Leonardo da Vinci Biography: Florence and Urbino
Early in the year 1500, Leonardo returned to Florence, after an absence of nineteen years. Old lights of art vanished, — Baccio della Porta into a convent, and Lorenzo di Credi under clouds of despair, — and new ones had risen,— Francia, Signorelli, Filippino Lippi, Sandro Botticelli, Perugino; and Michelangelo and Raphael were advancing into fame. But Leonardo was recognized as the foremost of all these, for the renown of his works at Milan had long preceded him. He settled in the city, and shared his house with his old friend, Fra Paciolo, and the beautiful youth, Salai.
Perugino visited his old comrade at this time, and perhaps led with him his bright pupil, Raphael of Urbino. The youth came under Leonardo's influence, and his pictures of this period strongly reflect the manner of the elder artist. There is a portrait of a young man, in the Uffizi Gallery, which has often been referred to Leonardo's hand; and Bottari is highly of the opinion that this youth was Raphael.
Another artist whom Leonardo often met was Sandro Botticelli, his senior by a few years, and already celebrated for his frescos in the Sistine Chapel. Fra Bartolommeo also came under Leonardo's influence, soon afterwards, and derived the greatest benefit from studying his manner of painting. During this period, between 1503 and 1506, Leonardo painted the exquisitely lovely portrait known as Mona Lisa.
Early in 1503 Leonardo acted on the committee to choose a fitting place for Michelangelo's great statue of David. It was also during this period, in 1502, when Cesar Borgia, the usurping Duke of Romagna and Urbino, who was ambitious of being King of Italy, appointed Leonardo his general engineer, and sent him out to inspect the fortresses in his domains, bearing the following commission : — "Cesar Borgia of France: By the Grace of God, Duke of Romagna and Valentinois, Prince of Adria, and Lord of Piombino: To all our lieutenants, castellans, captains, free-lances, officials, soldiers, and subjects, to whom this notice shall come, we commit and command that to our most skilful and worthy Architect and Engineer-General, Leonardo Vinci, who by our commission is to examine the strong places and fortresses of our States, in order that we may provide for them according to their need and his judgment, they may give free passage and exemption from the public tax-duties, both for him and his company, and that they shall receive him as a friend, and allow him to see, measure, and examine as much as he will. And to this effect let men be summoned to his requisition, and lend him whatever assistance, aid and favor he may wish."
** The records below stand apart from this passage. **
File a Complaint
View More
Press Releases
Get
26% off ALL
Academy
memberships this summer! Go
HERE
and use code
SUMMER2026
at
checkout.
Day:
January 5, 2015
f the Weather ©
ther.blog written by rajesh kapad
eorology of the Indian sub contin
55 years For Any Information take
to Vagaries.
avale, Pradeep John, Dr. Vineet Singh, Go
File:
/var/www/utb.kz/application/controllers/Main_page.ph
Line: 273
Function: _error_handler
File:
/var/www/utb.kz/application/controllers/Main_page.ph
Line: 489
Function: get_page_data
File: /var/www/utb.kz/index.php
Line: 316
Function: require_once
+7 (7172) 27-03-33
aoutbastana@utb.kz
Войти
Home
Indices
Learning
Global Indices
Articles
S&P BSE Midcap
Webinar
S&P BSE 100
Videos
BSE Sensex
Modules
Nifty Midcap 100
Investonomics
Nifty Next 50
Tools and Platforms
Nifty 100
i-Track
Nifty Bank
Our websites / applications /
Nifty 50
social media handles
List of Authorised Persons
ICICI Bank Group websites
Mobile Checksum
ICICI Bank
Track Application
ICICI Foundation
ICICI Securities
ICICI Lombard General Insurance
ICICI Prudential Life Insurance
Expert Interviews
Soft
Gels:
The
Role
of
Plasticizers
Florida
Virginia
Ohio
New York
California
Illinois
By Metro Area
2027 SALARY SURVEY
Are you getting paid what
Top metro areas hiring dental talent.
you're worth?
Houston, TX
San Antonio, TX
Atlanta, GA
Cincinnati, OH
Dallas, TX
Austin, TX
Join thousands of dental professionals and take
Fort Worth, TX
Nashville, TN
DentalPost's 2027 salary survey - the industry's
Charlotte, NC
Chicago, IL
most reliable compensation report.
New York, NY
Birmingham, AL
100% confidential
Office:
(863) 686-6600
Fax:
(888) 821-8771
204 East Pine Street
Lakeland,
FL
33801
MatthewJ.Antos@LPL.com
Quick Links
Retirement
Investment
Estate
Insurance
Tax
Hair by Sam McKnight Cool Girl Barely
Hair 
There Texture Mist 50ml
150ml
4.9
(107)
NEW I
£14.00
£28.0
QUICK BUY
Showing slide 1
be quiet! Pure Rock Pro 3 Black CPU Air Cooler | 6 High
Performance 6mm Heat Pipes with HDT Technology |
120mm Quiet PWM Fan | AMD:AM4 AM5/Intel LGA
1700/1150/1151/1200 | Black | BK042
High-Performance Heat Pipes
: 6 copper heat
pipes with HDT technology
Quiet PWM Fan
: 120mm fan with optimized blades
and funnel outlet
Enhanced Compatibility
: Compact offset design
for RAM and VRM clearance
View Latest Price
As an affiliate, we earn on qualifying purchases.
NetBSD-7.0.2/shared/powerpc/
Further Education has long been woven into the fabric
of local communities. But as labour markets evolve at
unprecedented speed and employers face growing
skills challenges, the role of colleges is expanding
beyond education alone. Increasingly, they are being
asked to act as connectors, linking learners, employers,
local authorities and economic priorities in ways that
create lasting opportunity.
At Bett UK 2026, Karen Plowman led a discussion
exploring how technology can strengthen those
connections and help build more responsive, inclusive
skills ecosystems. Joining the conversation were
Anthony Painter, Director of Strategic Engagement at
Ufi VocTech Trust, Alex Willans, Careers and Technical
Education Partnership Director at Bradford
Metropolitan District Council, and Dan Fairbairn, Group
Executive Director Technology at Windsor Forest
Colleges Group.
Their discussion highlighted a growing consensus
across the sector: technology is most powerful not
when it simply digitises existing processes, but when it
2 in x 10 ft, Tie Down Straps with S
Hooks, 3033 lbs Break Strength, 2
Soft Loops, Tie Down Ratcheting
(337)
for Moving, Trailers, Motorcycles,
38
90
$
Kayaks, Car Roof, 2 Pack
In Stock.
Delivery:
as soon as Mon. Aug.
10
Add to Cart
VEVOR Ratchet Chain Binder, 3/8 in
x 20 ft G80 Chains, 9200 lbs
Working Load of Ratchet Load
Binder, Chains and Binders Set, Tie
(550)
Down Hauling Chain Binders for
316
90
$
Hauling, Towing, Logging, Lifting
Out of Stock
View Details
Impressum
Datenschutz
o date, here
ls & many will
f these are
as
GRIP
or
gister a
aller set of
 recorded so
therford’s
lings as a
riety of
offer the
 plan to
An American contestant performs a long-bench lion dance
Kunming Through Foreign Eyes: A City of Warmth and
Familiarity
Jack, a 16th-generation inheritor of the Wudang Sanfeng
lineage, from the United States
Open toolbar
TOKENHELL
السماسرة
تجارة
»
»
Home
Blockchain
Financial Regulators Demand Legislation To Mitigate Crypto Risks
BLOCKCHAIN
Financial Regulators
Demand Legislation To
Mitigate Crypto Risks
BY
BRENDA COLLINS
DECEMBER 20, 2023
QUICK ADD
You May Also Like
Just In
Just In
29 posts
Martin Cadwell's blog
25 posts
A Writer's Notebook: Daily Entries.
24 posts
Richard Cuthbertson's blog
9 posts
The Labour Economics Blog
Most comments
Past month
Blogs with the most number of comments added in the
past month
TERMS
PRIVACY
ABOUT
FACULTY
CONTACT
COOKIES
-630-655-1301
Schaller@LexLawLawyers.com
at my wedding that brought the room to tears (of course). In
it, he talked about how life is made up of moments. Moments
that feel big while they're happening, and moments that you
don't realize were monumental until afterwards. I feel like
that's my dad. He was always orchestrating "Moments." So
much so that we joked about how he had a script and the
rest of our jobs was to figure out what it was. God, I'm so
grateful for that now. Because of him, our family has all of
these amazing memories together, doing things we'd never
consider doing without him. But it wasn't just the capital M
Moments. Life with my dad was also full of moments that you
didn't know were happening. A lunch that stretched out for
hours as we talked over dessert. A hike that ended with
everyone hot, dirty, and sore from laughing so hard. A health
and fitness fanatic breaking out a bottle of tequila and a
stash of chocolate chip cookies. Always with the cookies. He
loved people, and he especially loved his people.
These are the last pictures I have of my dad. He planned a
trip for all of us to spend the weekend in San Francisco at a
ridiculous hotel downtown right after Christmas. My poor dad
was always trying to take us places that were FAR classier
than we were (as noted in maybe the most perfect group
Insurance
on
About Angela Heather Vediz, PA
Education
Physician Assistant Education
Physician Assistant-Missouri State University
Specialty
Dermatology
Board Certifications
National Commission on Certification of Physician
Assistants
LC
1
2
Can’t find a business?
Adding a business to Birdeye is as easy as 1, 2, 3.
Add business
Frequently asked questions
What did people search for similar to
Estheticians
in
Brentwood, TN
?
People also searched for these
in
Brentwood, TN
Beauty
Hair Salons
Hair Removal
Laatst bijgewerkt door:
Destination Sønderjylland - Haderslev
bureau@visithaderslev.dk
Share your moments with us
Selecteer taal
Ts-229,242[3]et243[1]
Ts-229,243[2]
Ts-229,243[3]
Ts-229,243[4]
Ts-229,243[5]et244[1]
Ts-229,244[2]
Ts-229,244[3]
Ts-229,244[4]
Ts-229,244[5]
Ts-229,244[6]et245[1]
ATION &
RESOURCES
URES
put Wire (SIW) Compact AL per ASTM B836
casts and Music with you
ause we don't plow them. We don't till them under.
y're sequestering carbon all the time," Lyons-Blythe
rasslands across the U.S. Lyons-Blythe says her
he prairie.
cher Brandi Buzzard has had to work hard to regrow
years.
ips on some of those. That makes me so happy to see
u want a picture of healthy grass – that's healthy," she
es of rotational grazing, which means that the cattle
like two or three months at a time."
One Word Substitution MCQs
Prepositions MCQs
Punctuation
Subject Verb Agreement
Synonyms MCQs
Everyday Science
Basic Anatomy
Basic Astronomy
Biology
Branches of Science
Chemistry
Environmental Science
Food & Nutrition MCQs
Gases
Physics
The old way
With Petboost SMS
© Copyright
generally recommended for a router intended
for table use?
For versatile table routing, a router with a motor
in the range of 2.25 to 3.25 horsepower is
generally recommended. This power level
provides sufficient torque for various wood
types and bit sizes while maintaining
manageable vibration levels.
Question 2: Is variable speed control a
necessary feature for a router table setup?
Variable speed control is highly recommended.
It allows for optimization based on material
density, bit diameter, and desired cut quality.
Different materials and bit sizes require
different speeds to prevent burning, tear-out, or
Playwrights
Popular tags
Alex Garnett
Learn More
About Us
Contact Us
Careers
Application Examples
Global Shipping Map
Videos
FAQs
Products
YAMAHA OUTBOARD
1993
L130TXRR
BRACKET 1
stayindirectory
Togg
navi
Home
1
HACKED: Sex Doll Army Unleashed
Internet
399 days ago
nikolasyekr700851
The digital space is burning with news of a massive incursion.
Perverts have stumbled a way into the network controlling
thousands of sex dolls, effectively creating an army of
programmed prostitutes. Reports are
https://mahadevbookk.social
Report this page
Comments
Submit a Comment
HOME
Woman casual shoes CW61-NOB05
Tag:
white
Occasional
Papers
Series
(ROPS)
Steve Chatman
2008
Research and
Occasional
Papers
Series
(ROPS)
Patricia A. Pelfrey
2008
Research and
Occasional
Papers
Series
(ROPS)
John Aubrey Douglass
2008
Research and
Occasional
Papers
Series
Well compensated and honored by this liberal ruffian, the master made extensive and profitable travels throughout Central Italy, of which he left many notes. In the summer of 1502, he designed new stairways and ramparts to the Citadel of Urbino; and after that time we find him at Pesaro, devising machinery; at Rimini, admiring the music of its fountains; and at Cesena, planning better methods of transporting grapes. He returned to Florence by way of Imola, Faenza, and Forli; and thence undertook an excursion to Chiusi, Perugia, and Foligno, making careful studies of a clock at Siena, and noting the regular cadence of the waves on the sea-shore at Piombino. He probably did something at this time in an art which he had successfully practiced in Lombardy,— that of founding cannon. It appears that Leonardo also painted Borgia's portrait.